In that west-facing big old 1960s kitchen that filled with gold from the lowering sun on summer evenings, silverbeet was the main competitor to cabbage in the battle of the boiled greens. We ate great fleur-de-lys sheaves of silverbeet, bought at the Victoria Market, and cooked in a big pot on a cream Chef stove until the white stalks had turned almost black from the leached leaf pigment. Cabbage on the other hand assumed an almost transparent appearance and had a faintly herbal aroma. It squeaked when you ate it. These over-cooked culinary relics are satirised by sophisticated modern foodies, but a hungry teenager took great satisfaction in the unadorned plainness of plenty.

My mother borrowed her rustic boiling technique from her own mother who, as a teenager on the family farm near Corowa had cooked for farm workers who were not fussed with sauces, blanching or exotic accompaniments. Not that they had a choice: the cook couldn't be fussed either. Nothing was tarted up: gravy for the roast mutton and salt for the vegetables.

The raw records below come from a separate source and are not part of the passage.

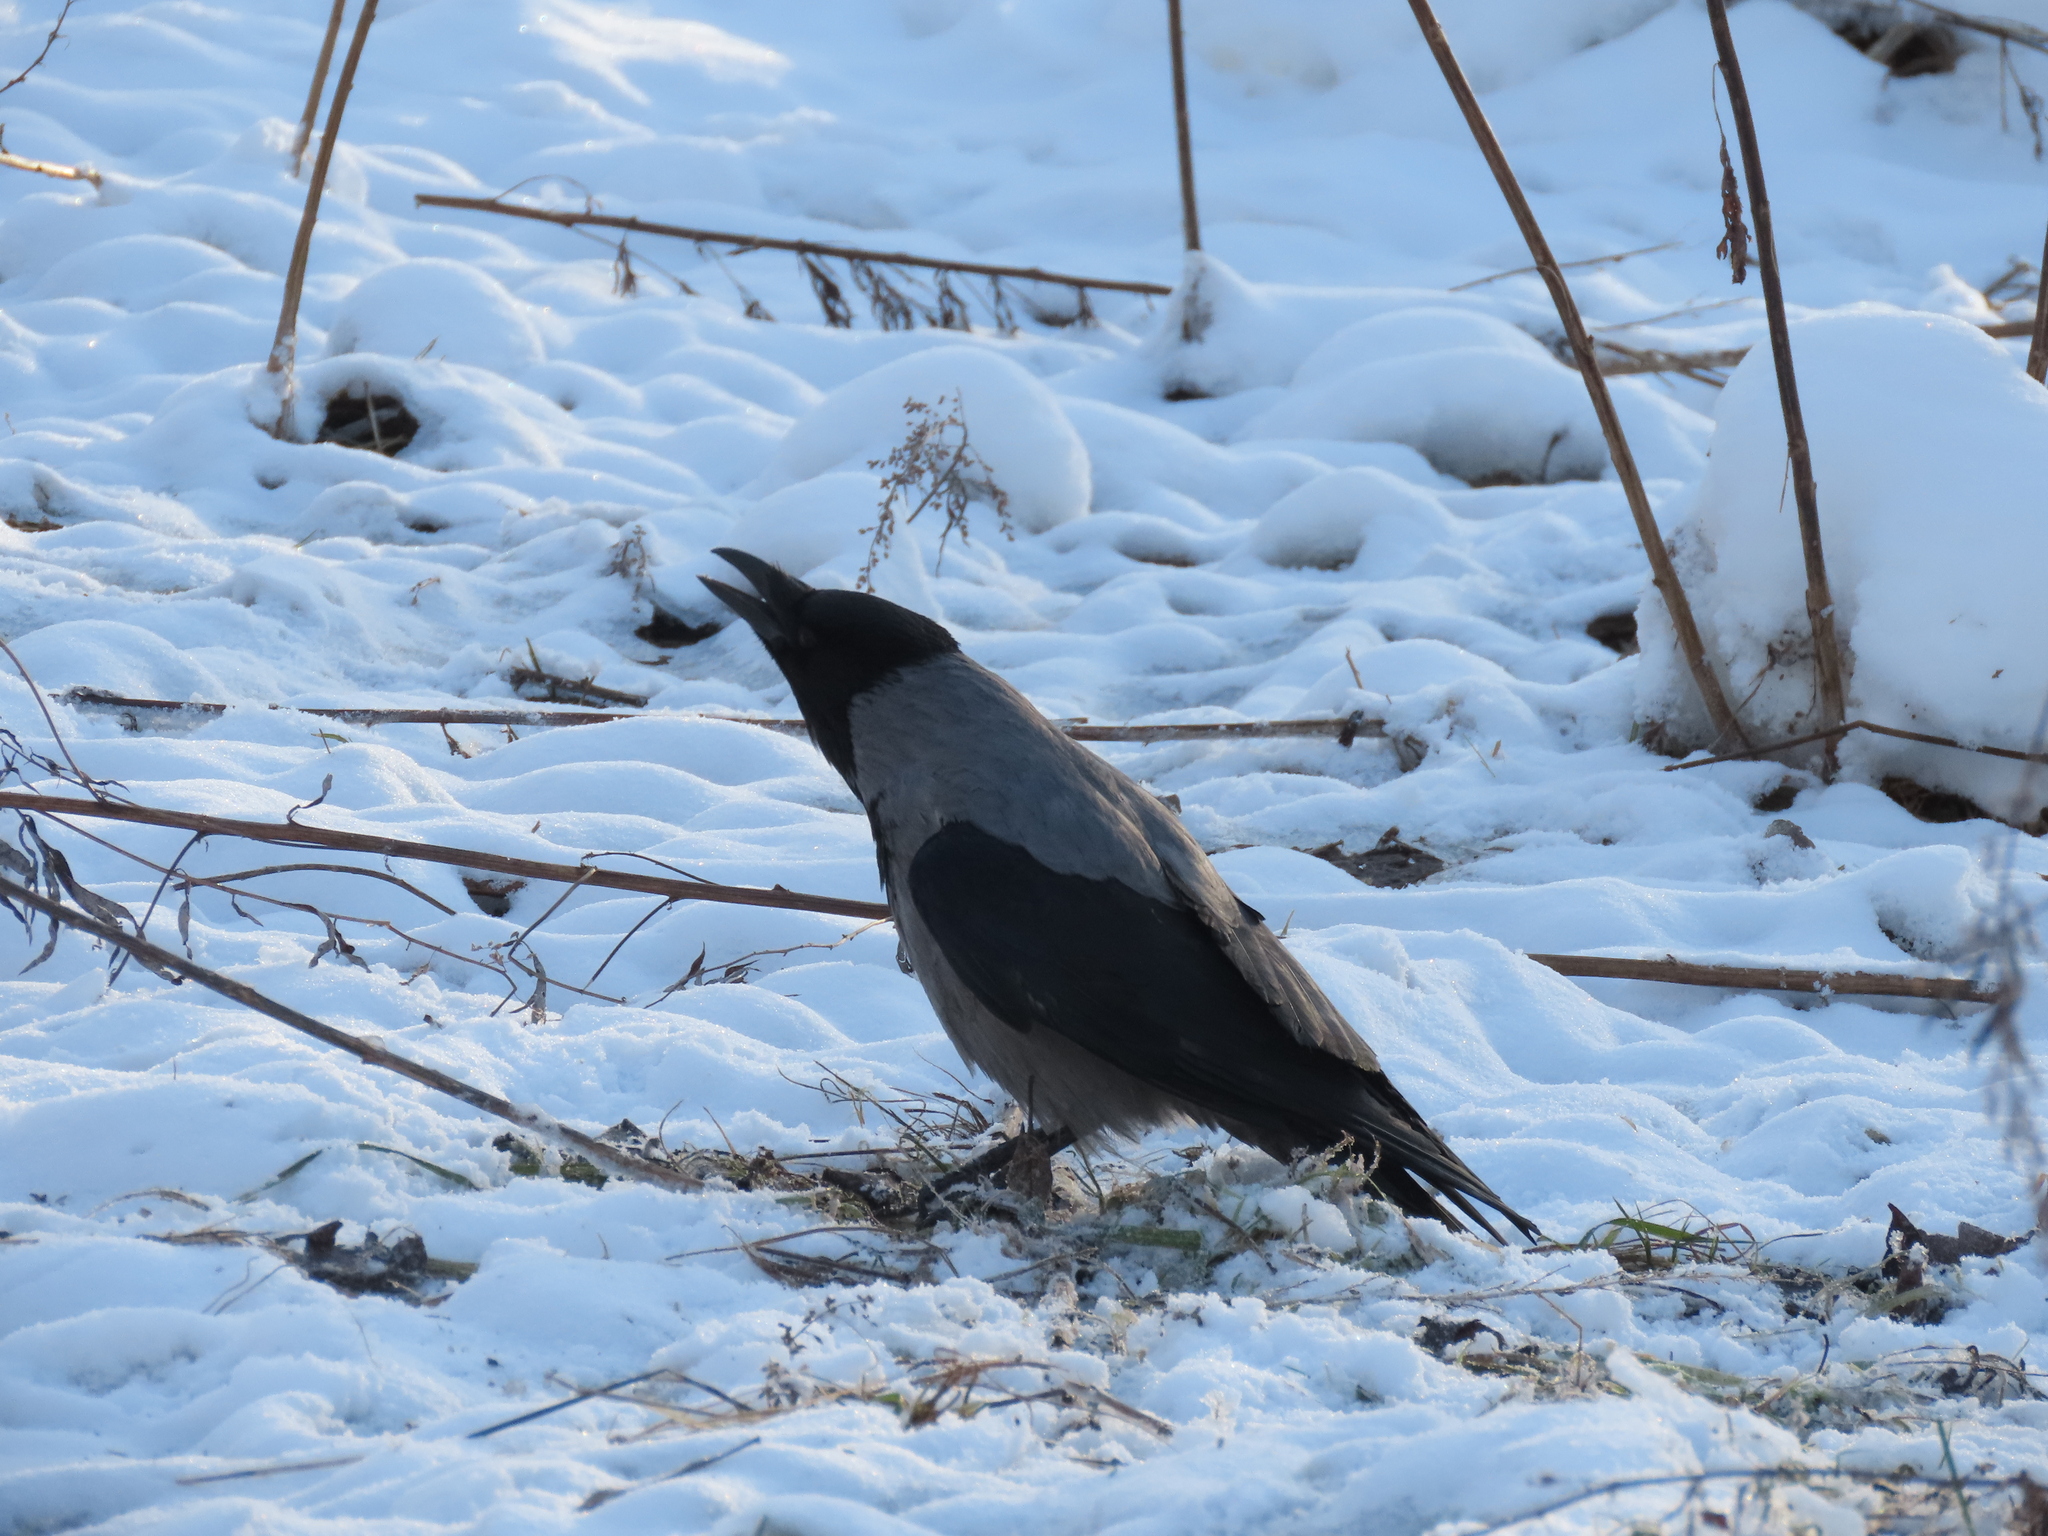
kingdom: Animalia
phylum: Chordata
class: Aves
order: Passeriformes
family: Corvidae
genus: Corvus
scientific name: Corvus cornix
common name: Hooded crow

Later, simplicity was spurned when post-war affluence put overseas travel within reach of ordinary people, who discovered exotic ingredients and techniques in foreign lands.

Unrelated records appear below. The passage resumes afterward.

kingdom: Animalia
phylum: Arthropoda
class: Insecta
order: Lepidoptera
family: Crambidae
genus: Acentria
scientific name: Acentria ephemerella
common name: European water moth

I cooked the following recipe the other night but sometimes my inner Quaker yearns for the unadorned plainness of simpler food.

Silverbeet and three-cheese pastries.

Silverbeet's rustic earthiness is tamed and turned into a creamy Mediterranean marvel in this cheese-laden, pastry-encased taste sensation.

Shear the green leaves of a bunch of silverbeet from its white stalks (such a waste) and chop roughly. Boil and drain. Transfer to a large bowl and combine with a tub of cream cheese, half a cup of soft goat's cheese, half a cup of grated parmesan cheese, a handful of chopped parsley, a finely chopped onion, two cloves of garlic and an egg. Plenty of salt and pepper.

Allow several sheets of frozen puff pastry to thaw; arrange filling in one diagonal half of each and fold the other half over to make a triangle. Transfer carefully to a lined baking tray. Thumb-press to seal, making a scalloped edge. Brush with melted butter, scatter with sesame seeds, and bake 45 minutes or until browned.